Start of Text shown

By Stephanie Wolf, KFF Health News
DENVER — Seven years ago, Erica Green learned through a Facebook post that her brother had been shot.
She rushed to check on him at a hospital run by Denver Health, the city’s safety-net system, but she was unable to get information from emergency room workers, who complained that she was creating a disturbance.
“I was distraught and outside, crying, and Jerry came out of the front doors,” she said.
Jerry Morgan is a familiar face from Green’s Denver neighborhood. He had rushed to the hospital after his pager alerted him to the shooting. As a violence prevention professional with the At-Risk Intervention and Mentoring program, or AIM, Morgan supports gun-violence patients and their families at the hospital — as he did the day Green’s brother was shot.
“It made the situation of that traumatic experience so much better. After that, I was, like, I want to do this work,” Green said.
Today, Green works with Morgan as the program manager for AIM, a hospital-linked violence intervention program launched in 2010 as a partnership between Denver Health and the nonprofit Denver Youth Program. It since has expanded to include Children’s Hospital Colorado and the University of Colorado Hospital.

End of Text shown
Start of Extracted records

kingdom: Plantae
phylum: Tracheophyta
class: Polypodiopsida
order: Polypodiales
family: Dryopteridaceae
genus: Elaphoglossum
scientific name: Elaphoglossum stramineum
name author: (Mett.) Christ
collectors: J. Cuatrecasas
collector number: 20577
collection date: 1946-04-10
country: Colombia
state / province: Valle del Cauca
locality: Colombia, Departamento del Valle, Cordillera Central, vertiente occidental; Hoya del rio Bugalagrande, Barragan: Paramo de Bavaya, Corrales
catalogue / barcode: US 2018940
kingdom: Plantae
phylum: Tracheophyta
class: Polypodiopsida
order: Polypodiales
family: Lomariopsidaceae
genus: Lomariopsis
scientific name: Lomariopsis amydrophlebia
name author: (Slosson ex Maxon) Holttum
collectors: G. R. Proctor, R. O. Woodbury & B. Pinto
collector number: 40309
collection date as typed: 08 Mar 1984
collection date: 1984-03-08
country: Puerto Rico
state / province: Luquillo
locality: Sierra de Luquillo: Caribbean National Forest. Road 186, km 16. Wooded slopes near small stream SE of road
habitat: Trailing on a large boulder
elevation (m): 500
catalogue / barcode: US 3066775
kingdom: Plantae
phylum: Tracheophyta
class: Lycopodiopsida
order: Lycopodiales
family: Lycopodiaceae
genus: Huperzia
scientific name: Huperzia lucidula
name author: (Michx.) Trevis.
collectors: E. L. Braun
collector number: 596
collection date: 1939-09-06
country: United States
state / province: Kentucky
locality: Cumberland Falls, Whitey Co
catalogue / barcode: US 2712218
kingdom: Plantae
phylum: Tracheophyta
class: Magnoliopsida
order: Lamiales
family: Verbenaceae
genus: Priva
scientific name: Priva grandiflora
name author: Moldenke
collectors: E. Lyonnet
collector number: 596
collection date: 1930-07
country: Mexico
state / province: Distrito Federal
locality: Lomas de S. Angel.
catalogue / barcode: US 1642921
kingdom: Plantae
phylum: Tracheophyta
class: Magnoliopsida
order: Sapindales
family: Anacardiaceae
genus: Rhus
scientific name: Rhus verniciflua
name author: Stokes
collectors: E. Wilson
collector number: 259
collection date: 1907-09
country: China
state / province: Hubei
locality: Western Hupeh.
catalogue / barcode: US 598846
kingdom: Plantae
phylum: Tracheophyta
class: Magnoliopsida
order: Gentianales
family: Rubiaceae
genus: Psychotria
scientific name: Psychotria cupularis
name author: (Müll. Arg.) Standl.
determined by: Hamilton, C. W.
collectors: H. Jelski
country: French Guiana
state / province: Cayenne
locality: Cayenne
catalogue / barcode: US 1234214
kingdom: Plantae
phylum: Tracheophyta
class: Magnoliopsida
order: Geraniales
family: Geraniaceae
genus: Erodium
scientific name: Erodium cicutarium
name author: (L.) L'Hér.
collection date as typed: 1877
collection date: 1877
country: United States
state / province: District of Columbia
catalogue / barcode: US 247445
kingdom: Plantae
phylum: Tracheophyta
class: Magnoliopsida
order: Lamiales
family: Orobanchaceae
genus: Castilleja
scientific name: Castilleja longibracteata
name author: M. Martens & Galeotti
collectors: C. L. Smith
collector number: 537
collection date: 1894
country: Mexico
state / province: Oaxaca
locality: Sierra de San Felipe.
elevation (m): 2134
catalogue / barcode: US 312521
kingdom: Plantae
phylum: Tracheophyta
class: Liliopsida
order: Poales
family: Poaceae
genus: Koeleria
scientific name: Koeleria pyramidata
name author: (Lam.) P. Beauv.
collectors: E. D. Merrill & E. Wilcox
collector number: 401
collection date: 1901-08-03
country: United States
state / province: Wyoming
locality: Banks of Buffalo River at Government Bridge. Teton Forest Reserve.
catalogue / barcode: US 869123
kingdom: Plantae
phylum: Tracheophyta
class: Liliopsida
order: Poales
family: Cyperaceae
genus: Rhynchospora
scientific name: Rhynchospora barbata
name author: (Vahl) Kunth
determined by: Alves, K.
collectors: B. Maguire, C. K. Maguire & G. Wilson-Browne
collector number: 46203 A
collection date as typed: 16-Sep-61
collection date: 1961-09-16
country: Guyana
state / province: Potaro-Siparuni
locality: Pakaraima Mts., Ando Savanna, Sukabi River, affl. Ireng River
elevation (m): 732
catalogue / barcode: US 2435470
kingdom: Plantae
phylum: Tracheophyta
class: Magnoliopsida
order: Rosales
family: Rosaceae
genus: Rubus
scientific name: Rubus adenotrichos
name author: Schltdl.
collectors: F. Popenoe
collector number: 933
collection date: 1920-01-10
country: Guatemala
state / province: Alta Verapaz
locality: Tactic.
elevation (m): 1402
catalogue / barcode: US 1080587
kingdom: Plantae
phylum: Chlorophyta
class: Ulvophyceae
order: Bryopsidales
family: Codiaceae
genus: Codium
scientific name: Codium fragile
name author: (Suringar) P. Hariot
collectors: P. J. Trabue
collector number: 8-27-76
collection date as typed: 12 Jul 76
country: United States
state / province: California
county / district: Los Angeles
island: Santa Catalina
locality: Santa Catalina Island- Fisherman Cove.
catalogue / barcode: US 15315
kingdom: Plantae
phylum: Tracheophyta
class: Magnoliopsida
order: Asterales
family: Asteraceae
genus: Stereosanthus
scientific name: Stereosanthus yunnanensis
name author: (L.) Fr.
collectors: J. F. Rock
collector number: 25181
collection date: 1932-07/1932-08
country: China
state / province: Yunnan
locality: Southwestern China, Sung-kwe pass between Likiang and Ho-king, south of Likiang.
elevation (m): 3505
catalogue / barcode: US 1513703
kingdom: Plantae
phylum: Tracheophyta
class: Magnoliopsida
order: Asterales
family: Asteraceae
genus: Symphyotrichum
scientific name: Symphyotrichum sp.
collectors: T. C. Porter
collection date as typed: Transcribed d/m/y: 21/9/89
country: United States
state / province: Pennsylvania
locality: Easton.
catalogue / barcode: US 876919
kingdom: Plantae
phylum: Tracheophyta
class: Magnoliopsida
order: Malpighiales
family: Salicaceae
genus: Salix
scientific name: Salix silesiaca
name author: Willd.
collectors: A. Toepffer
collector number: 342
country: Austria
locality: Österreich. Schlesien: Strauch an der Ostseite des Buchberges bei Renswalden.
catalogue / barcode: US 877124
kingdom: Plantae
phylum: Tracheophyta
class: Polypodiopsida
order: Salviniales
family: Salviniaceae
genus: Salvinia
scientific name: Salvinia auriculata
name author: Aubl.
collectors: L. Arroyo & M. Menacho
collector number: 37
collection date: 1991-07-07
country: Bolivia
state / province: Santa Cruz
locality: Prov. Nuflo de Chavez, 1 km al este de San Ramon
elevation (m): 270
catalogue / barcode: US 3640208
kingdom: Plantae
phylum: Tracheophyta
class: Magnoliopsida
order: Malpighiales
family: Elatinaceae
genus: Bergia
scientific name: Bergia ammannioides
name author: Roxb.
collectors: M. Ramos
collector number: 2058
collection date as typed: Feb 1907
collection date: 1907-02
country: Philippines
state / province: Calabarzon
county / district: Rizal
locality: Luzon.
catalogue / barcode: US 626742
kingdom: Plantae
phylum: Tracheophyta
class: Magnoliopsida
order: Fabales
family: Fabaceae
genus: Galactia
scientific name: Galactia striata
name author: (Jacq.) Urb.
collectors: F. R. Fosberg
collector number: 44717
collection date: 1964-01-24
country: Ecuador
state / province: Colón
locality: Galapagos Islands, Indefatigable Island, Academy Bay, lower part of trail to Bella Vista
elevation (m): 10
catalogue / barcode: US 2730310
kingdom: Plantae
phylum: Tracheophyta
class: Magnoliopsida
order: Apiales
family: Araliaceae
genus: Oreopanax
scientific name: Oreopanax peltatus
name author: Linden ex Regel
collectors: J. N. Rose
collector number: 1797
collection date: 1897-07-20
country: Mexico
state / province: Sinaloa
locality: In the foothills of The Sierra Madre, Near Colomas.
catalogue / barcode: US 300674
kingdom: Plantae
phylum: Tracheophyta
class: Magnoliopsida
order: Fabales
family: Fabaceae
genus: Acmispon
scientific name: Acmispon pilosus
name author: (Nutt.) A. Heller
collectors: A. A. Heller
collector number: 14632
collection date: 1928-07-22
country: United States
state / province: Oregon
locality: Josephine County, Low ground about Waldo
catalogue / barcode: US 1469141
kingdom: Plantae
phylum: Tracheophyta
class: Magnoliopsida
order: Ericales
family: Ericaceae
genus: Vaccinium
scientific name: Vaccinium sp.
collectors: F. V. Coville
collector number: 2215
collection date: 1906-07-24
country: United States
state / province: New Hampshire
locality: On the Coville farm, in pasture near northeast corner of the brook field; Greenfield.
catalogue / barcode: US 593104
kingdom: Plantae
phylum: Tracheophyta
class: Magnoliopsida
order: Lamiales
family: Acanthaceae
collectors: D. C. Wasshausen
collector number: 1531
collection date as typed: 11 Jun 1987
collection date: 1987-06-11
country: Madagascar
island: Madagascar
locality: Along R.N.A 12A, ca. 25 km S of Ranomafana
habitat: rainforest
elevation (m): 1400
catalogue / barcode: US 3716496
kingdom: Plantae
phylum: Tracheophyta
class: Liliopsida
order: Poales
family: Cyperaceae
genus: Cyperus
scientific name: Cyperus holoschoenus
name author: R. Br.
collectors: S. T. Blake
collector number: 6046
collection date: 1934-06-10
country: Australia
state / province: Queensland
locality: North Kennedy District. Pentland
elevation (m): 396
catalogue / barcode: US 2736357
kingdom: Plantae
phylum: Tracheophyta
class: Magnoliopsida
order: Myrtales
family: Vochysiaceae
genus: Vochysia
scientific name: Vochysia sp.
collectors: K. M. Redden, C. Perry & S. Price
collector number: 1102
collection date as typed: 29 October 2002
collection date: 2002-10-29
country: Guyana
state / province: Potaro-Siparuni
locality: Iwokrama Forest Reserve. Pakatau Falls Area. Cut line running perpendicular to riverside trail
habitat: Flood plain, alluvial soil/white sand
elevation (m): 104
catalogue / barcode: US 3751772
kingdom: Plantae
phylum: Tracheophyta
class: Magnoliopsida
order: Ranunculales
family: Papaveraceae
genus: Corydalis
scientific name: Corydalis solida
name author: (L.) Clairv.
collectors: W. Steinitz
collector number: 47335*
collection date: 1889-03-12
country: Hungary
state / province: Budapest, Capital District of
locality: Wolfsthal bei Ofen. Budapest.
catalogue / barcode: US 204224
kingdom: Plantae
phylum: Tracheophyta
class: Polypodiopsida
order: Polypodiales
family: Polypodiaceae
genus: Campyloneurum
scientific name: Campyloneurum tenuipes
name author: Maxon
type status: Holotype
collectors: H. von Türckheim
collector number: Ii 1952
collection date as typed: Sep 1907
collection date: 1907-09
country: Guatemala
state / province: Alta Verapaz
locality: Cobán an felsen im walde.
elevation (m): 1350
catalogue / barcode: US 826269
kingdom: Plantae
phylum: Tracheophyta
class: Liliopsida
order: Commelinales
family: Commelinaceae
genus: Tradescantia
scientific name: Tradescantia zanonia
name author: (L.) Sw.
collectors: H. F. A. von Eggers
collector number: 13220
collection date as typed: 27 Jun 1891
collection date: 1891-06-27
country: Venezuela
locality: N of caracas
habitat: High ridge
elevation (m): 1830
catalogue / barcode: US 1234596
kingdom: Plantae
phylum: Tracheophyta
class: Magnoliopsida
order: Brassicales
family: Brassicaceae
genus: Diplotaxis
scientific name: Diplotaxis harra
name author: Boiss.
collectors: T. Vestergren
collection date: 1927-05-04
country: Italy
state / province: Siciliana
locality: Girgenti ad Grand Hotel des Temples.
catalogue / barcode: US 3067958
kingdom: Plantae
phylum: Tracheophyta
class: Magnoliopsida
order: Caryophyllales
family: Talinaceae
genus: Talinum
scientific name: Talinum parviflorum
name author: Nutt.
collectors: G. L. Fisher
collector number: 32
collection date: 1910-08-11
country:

End of Extracted records

- **Required tasks**:
[a] Translate this sentence from the article on Denver's hospital violence intervention program into Spanish: "Jerry Morgan is a familiar face from Green’s Denver neighborhood."
[b] Answer these from the article on Denver's hospital violence intervention program:
(i) How did Erica Green learn that her brother had been shot?
(ii) What alerted Jerry Morgan to the shooting?
(iii) In what year was AIM launched?
[c] Continue the article on Denver's hospital violence intervention program from its final sentence.

- **Answers to this exercise**:
[a] Jerry Morgan es una cara conocida del barrio de Green en Denver.

[b]
(i) Through a Facebook post.
(ii) His pager.
(iii) 2010.

[c]
AIM is one of dozens of hospital-linked violence intervention programs around the country. The programs aim to uncover the social and economic factors that contributed to someone ending up in the ER with a bullet wound: inadequate housing, job loss, or feeling unsafe in one’s neighborhood, for example.
Such programs that take a public health approach to stopping gun violence have had success — one in San Francisco reported a fourfold reduction in violent injury recidivism rates over six years. But President Donald Trump’s executive orders calling for the review of the Biden administration’s gun policies and trillions of dollars in federal grants and loans have created uncertainty around the programs’ long-term federal funding….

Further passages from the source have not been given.